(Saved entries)
___
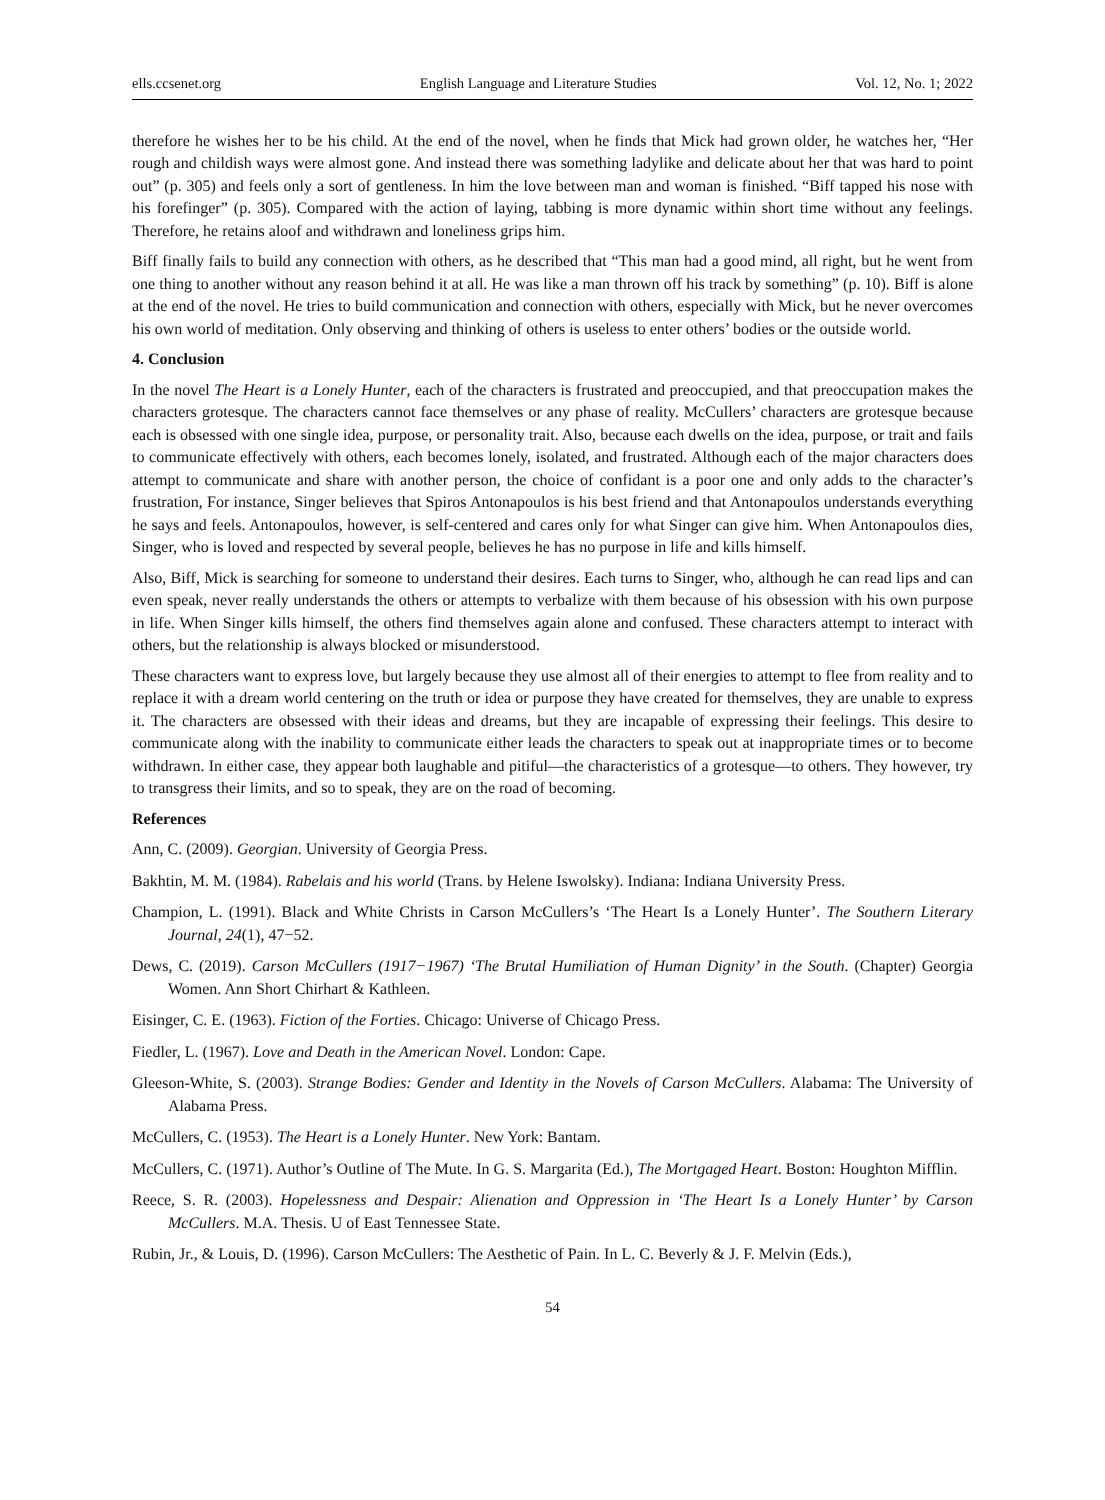ells.ccsenet.org English Language and Literature Studies Vol. 12, No. 1; 2022
therefore he wishes her to be his child. At the end of the novel, when he finds that Mick had grown older, he watches her, “Her rough and childish ways were almost gone. And instead there was something ladylike and delicate about her that was hard to point out” (p. 305) and feels only a sort of gentleness. In him the love between man and woman is finished. “Biff tapped his nose with his forefinger” (p. 305). Compared with the action of laying, tabbing is more dynamic within short time without any feelings. Therefore, he retains aloof and withdrawn and loneliness grips him.
Biff finally fails to build any connection with others, as he described that “This man had a good mind, all right, but he went from one thing to another without any reason behind it at all. He was like a man thrown off his track by something” (p. 10). Biff is alone at the end of the novel. He tries to build communication and connection with others, especially with Mick, but he never overcomes his own world of meditation. Only observing and thinking of others is useless to enter others’ bodies or the outside world.
4. Conclusion
In the novel The Heart is a Lonely Hunter, each of the characters is frustrated and preoccupied, and that preoccupation makes the characters grotesque. The characters cannot face themselves or any phase of reality. McCullers’ characters are grotesque because each is obsessed with one single idea, purpose, or personality trait. Also, because each dwells on the idea, purpose, or trait and fails to communicate effectively with others, each becomes lonely, isolated, and frustrated. Although each of the major characters does attempt to communicate and share with another person, the choice of confidant is a poor one and only adds to the character’s frustration, For instance, Singer believes that Spiros Antonapoulos is his best friend and that Antonapoulos understands everything he says and feels. Antonapoulos, however, is self-centered and cares only for what Singer can give him. When Antonapoulos dies, Singer, who is loved and respected by several people, believes he has no purpose in life and kills himself.
Also, Biff, Mick is searching for someone to understand their desires. Each turns to Singer, who, although he can read lips and can even speak, never really understands the others or attempts to verbalize with them because of his obsession with his own purpose in life. When Singer kills himself, the others find themselves again alone and confused. These characters attempt to interact with others, but the relationship is always blocked or misunderstood.
These characters want to express love, but largely because they use almost all of their energies to attempt to flee from reality and to replace it with a dream world centering on the truth or idea or purpose they have created for themselves, they are unable to express it. The characters are obsessed with their ideas and dreams, but they are incapable of expressing their feelings. This desire to communicate along with the inability to communicate either leads the characters to speak out at inappropriate times or to become withdrawn. In either case, they appear both laughable and pitiful—the characteristics of a grotesque—to others. They however, try to transgress their limits, and so to speak, they are on the road of becoming.
References
Ann, C. (2009). Georgian. University of Georgia Press.
Bakhtin, M. M. (1984). Rabelais and his world (Trans. by Helene Iswolsky). Indiana: Indiana University Press.
Champion, L. (1991). Black and White Christs in Carson McCullers’s ‘The Heart Is a Lonely Hunter’. The Southern Literary Journal, 24(1), 47−52.
Dews, C. (2019). Carson McCullers (1917−1967) ‘The Brutal Humiliation of Human Dignity’ in the South. (Chapter) Georgia Women. Ann Short Chirhart & Kathleen.
Eisinger, C. E. (1963). Fiction of the Forties. Chicago: Universe of Chicago Press.
Fiedler, L. (1967). Love and Death in the American Novel. London: Cape.
Gleeson-White, S. (2003). Strange Bodies: Gender and Identity in the Novels of Carson McCullers. Alabama: The University of Alabama Press.
McCullers, C. (1953). The Heart is a Lonely Hunter. New York: Bantam.
McCullers, C. (1971). Author’s Outline of The Mute. In G. S. Margarita (Ed.), The Mortgaged Heart. Boston: Houghton Mifflin.
Reece, S. R. (2003). Hopelessness and Despair: Alienation and Oppression in ‘The Heart Is a Lonely Hunter’ by Carson McCullers. M.A. Thesis. U of East Tennessee State.
Rubin, Jr., & Louis, D. (1996). Carson McCullers: The Aesthetic of Pain. In L. C. Beverly & J. F. Melvin (Eds.),
54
___
**What to do:**
Exact repeats of the lines from the first one in the data through the line containing "4. Conclusion" make up the answer. Pictures do not.

**Reply:**
ells.ccsenet.org English Language and Literature Studies Vol. 12, No. 1; 2022
therefore he wishes her to be his child. At the end of the novel, when he finds that Mick had grown older, he watches her, “Her rough and childish ways were almost gone. And instead there was something ladylike and delicate about her that was hard to point out” (p. 305) and feels only a sort of gentleness. In him the love between man and woman is finished. “Biff tapped his nose with his forefinger” (p. 305). Compared with the action of laying, tabbing is more dynamic within short time without any feelings. Therefore, he retains aloof and withdrawn and loneliness grips him.
Biff finally fails to build any connection with others, as he described that “This man had a good mind, all right, but he went from one thing to another without any reason behind it at all. He was like a man thrown off his track by something” (p. 10). Biff is alone at the end of the novel. He tries to build communication and connection with others, especially with Mick, but he never overcomes his own world of meditation. Only observing and thinking of others is useless to enter others’ bodies or the outside world.
4. Conclusion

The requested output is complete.